* Enunciado *
En el fragmento sobre la crucifixión, ¿con qué estaba fabricado el “casco” que le perforaba la cabeza?

* Fragmento seleccionado *

Hacen unos días cayó en mis manos un libro, que me hizo meditar sobre la frecuencia con que juego mis tesoros por una tirada de dados, y creo que vale la pena considerar un poco estas reflexiones. 

El escenario es una colina pelada, fea y estéril, perfilándose contra el cielo gris, oscurecido por el horror de toda la creación, ante las últimas palabras de su Creador, que moría en medio de dos ladrones. 

Tenía el rostro deformado por los infinitos golpes que había soportado en silencio. Su cabeza estaba perforada en muchos puntos dolorosísimos, por una especie de “casco”, fabricado con espinas, que le había sido encajado con fuerza, y afianzado en su carne a base de golpes de palo, de tal manera, que la sangre que brotaba de allí le cubría todo el rostro, haciendo difícil reconocer aquella mirada que se elevaba al cielo mientras decía “Perdónalos, porque no saben lo que hacen”. 

En su cuello se podía ver la angustia y el dolor, proporcionado por cada bocanada de aire que difícilmente pasaba por su garganta, seca como un desierto. El esfuerzo de cada respiración lo hacía levantar la cabeza, golpeando y raspando la nuca coronada contra el madero de la cruz. 

Su cuerpo se agitaba fuertemente, por las contracciones involuntarias de los calambres que le ocasionaba la falta de oxígeno y la distensión de la pleura, haciendo que todo su peso cuelgue de los clavos que habían traspasado sus manos.

Elementos del conjunto de datos
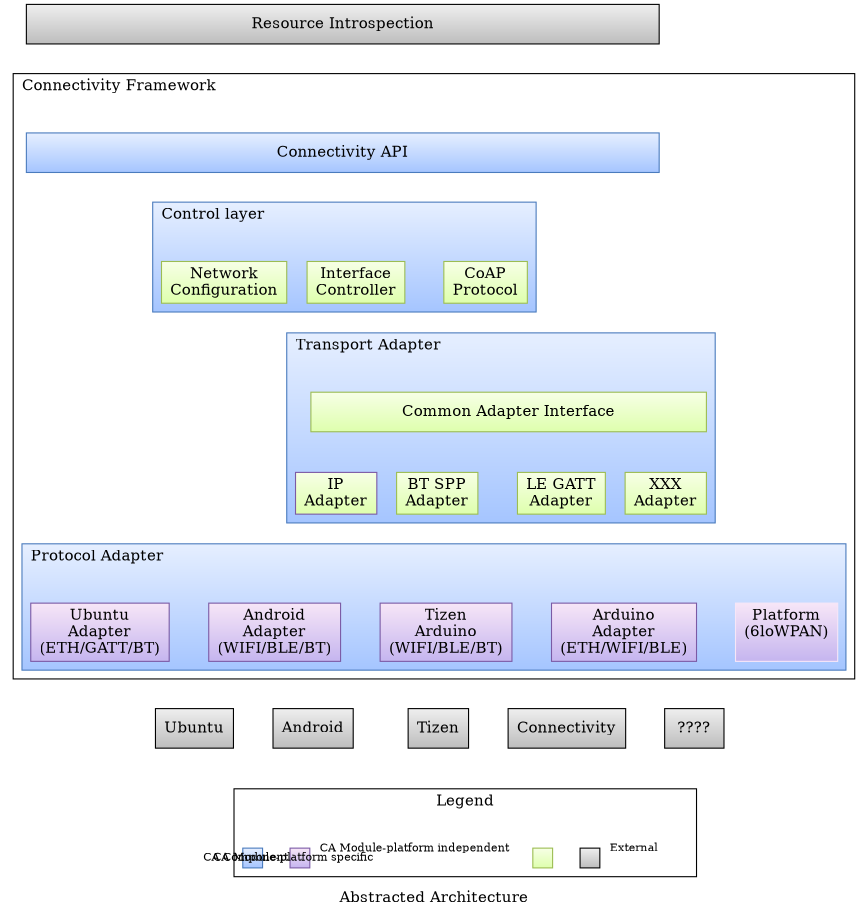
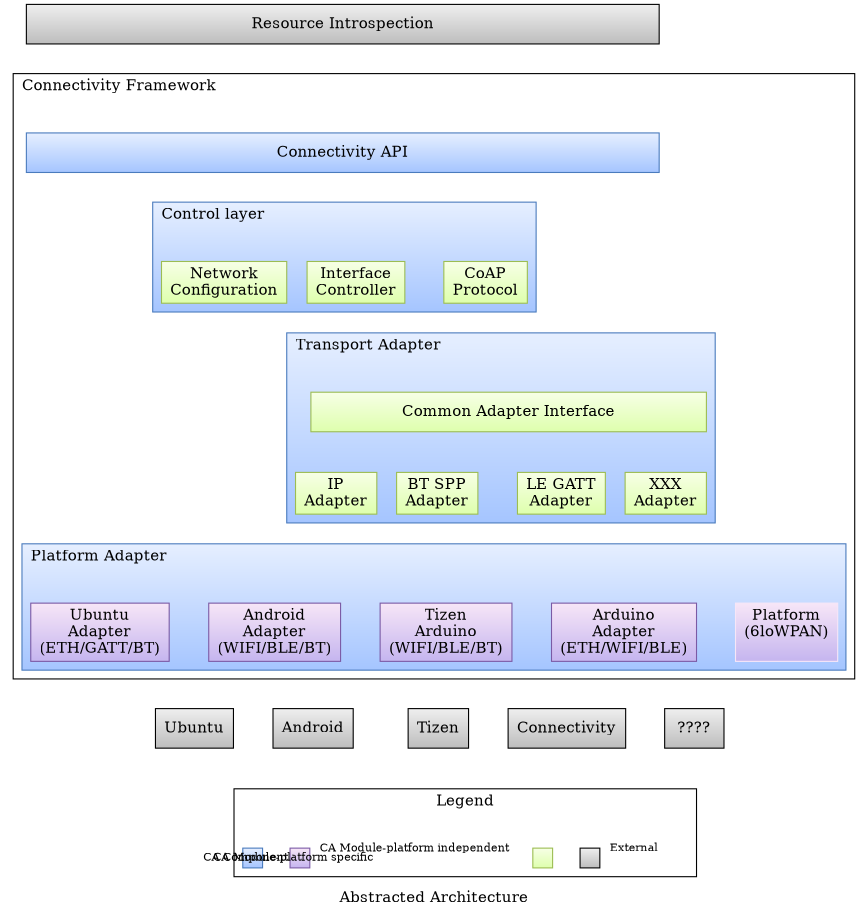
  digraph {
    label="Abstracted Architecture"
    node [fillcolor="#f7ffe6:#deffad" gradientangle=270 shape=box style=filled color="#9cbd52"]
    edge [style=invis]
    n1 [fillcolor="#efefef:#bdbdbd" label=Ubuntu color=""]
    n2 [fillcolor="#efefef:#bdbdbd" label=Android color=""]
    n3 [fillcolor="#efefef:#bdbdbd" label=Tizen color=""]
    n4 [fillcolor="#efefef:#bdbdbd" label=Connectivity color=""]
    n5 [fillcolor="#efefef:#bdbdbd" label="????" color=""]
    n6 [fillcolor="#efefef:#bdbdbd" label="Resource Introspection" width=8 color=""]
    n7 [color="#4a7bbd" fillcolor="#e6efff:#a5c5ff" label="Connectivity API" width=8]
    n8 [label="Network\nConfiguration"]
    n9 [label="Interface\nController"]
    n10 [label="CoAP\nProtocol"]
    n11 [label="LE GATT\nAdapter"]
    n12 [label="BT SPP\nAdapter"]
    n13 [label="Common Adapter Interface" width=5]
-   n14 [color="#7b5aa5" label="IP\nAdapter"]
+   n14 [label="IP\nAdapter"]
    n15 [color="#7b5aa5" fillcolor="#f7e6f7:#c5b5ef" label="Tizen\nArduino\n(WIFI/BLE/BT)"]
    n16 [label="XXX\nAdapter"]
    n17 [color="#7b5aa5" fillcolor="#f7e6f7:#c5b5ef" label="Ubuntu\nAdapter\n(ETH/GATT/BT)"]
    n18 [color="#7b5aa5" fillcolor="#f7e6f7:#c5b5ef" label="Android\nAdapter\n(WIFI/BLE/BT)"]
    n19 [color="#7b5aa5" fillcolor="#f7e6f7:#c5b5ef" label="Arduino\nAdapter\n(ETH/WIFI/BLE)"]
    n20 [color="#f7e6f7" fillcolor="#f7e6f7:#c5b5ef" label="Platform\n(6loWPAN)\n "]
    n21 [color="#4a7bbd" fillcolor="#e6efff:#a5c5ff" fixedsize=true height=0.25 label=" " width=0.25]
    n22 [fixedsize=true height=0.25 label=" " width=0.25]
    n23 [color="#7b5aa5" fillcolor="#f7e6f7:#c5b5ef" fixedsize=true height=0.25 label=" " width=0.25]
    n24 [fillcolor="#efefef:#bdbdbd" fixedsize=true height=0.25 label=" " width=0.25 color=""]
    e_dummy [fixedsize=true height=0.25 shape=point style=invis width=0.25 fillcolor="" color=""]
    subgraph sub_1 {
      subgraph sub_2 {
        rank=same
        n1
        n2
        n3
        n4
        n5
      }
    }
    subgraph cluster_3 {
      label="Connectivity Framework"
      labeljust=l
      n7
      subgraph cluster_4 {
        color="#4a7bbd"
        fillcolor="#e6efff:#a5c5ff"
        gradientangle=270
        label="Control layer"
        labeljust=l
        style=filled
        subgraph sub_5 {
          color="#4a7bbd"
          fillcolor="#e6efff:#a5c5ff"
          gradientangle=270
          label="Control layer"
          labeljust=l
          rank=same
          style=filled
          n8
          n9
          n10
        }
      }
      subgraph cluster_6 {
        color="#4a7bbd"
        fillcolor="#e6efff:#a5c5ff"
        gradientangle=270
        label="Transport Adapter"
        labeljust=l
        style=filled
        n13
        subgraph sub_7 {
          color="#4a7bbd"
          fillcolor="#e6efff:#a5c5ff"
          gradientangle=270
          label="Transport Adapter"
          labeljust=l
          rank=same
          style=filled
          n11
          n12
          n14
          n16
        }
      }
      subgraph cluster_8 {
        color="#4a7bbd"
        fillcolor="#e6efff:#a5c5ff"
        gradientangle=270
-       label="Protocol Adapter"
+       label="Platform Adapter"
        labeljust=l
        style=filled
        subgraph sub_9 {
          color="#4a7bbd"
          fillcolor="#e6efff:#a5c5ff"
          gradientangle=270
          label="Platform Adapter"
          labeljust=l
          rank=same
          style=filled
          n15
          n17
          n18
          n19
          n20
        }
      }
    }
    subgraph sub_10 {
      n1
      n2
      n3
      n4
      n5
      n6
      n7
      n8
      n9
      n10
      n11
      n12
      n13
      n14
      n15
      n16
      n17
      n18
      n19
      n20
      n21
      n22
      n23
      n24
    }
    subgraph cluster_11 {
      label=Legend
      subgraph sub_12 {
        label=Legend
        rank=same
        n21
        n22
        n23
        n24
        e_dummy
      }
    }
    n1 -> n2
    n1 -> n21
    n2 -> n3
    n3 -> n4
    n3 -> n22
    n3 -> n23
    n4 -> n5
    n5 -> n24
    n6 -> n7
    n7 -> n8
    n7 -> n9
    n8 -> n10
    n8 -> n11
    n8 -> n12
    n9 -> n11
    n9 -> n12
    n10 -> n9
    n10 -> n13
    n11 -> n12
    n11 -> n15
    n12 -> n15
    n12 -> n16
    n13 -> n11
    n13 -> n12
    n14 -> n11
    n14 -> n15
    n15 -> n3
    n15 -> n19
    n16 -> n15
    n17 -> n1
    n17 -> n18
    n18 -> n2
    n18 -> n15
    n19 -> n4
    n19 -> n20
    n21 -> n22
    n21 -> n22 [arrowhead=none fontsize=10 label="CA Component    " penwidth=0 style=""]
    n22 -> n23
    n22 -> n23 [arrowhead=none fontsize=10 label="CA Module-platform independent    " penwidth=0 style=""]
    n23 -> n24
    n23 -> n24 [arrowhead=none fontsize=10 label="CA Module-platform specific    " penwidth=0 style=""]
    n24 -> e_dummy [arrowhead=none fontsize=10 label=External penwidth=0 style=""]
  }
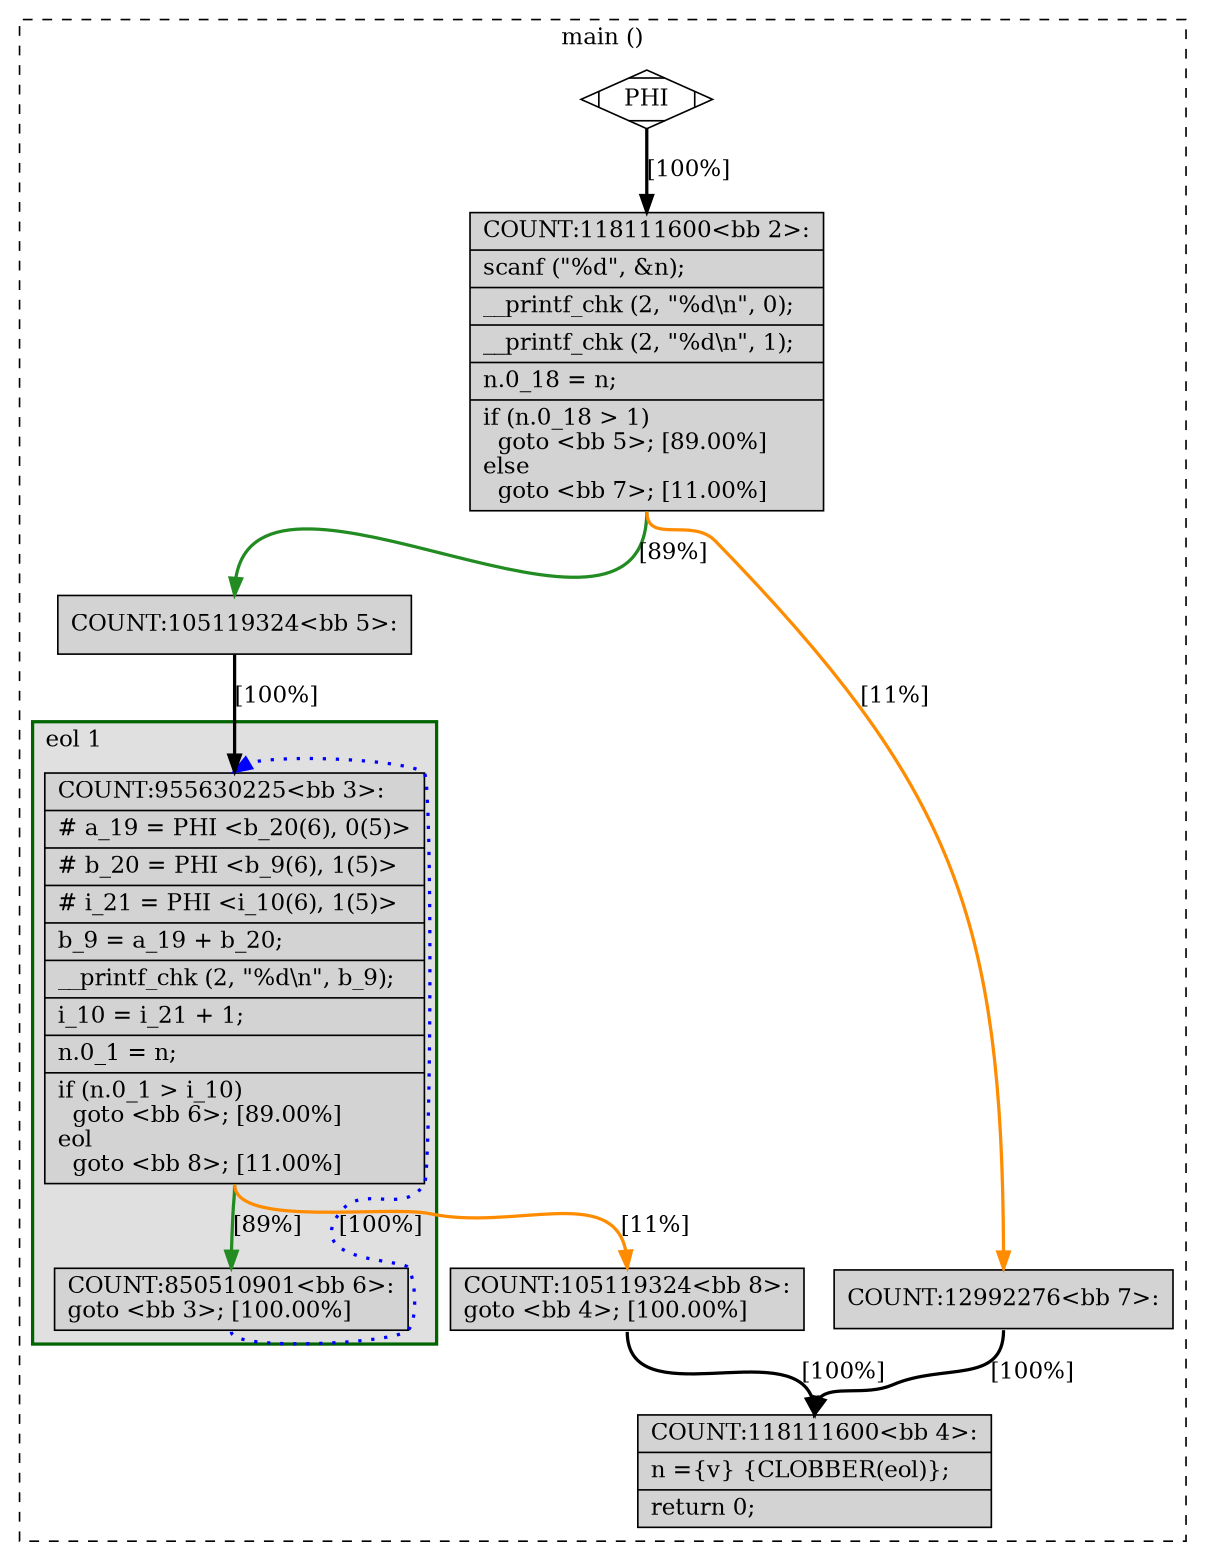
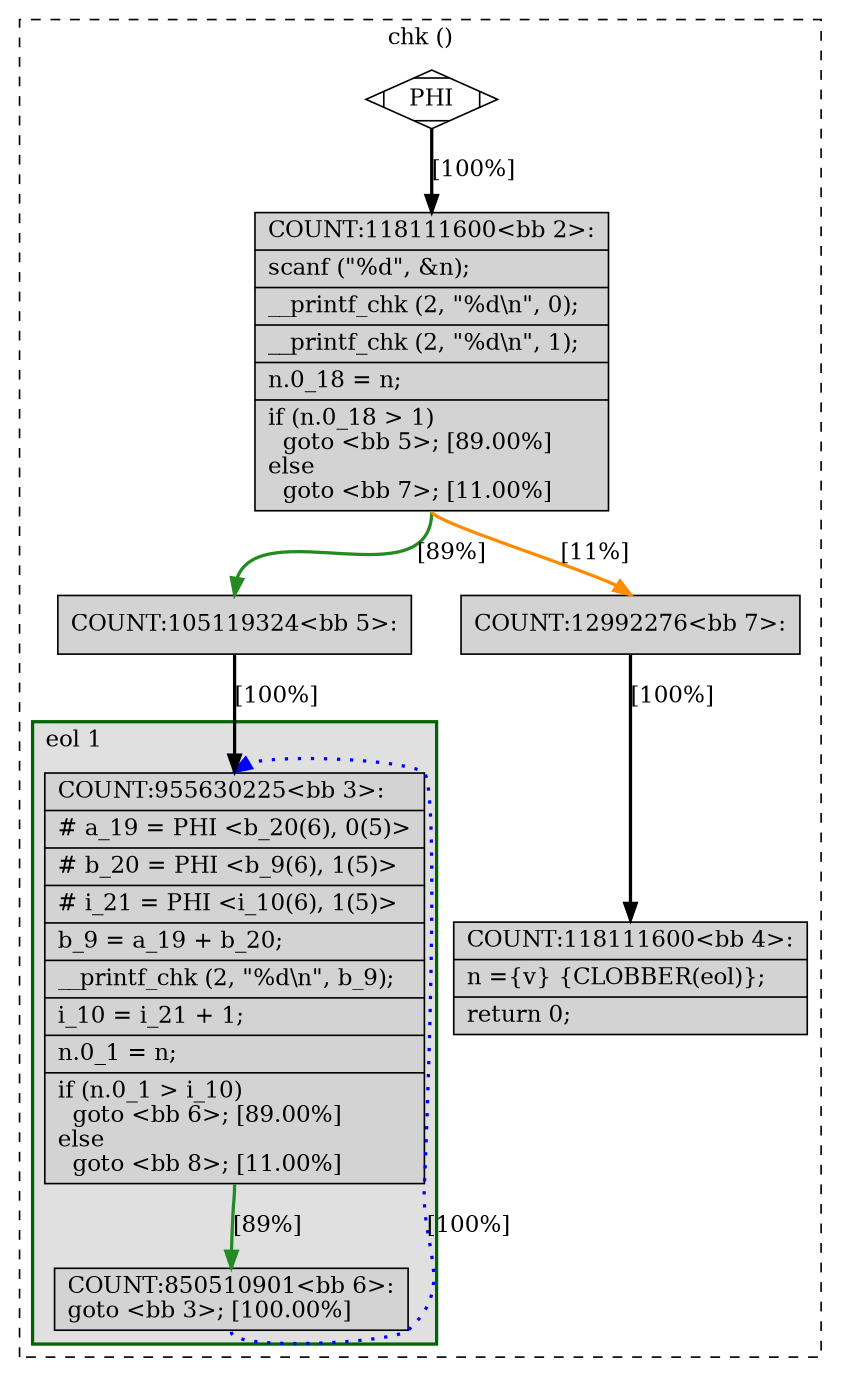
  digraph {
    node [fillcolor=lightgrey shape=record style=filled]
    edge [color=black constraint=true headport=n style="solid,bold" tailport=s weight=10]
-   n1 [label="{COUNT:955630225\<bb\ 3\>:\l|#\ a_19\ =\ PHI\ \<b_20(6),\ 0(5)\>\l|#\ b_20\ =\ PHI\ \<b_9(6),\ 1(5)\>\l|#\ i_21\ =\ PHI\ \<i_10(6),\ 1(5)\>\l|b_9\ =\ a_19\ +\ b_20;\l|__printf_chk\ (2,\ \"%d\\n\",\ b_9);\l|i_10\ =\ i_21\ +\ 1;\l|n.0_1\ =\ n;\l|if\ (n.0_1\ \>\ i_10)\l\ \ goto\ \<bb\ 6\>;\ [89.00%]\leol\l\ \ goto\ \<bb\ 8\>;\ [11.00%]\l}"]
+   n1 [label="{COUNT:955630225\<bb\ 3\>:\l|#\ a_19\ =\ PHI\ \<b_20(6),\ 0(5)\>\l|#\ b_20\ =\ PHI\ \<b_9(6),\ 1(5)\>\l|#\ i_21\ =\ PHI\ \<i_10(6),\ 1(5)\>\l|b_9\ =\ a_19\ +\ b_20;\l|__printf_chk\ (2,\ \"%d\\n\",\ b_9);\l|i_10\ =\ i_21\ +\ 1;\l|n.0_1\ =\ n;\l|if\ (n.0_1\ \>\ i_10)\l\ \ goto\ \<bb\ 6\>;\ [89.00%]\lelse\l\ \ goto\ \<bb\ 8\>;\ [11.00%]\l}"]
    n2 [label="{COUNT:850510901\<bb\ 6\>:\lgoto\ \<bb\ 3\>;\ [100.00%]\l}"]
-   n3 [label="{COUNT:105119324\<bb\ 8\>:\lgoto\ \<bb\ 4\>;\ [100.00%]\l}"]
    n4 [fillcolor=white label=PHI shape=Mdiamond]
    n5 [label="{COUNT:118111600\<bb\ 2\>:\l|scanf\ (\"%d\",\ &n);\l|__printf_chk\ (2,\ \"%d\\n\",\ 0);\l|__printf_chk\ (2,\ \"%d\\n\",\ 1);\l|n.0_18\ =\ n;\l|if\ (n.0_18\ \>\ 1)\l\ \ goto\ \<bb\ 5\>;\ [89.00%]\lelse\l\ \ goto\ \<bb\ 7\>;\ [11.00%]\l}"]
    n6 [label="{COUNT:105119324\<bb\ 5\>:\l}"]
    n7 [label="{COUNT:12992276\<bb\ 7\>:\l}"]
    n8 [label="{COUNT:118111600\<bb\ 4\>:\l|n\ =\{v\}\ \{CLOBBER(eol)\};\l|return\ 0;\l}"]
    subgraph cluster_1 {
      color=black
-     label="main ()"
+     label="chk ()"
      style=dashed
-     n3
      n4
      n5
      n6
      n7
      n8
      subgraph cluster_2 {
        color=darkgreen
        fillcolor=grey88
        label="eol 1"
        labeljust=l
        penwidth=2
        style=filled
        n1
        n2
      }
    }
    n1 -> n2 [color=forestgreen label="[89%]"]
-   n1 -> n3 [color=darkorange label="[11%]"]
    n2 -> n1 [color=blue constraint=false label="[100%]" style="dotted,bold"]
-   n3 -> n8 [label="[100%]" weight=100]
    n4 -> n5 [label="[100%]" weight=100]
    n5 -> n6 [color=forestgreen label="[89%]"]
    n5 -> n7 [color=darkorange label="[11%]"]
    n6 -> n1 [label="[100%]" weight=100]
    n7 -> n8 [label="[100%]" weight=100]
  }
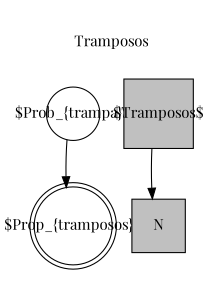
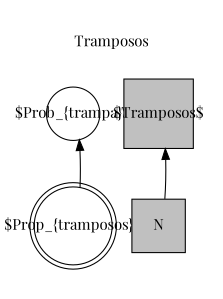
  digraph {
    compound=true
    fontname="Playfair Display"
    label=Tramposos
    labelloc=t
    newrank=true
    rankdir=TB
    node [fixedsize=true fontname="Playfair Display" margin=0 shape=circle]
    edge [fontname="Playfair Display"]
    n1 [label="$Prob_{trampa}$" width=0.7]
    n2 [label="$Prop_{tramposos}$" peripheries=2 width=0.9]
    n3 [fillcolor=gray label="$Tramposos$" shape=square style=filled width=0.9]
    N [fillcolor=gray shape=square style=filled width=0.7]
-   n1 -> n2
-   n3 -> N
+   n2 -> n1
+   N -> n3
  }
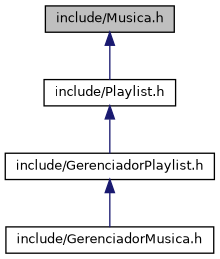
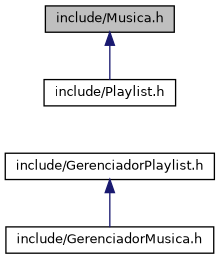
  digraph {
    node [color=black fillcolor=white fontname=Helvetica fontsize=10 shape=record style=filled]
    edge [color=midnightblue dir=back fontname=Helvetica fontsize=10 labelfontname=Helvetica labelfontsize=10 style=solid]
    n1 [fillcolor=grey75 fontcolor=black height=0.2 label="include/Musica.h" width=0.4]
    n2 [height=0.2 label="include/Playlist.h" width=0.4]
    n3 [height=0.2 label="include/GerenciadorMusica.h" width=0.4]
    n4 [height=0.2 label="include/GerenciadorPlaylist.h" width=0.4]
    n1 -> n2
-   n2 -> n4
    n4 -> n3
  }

* Respuesta correcta *
Con espinas.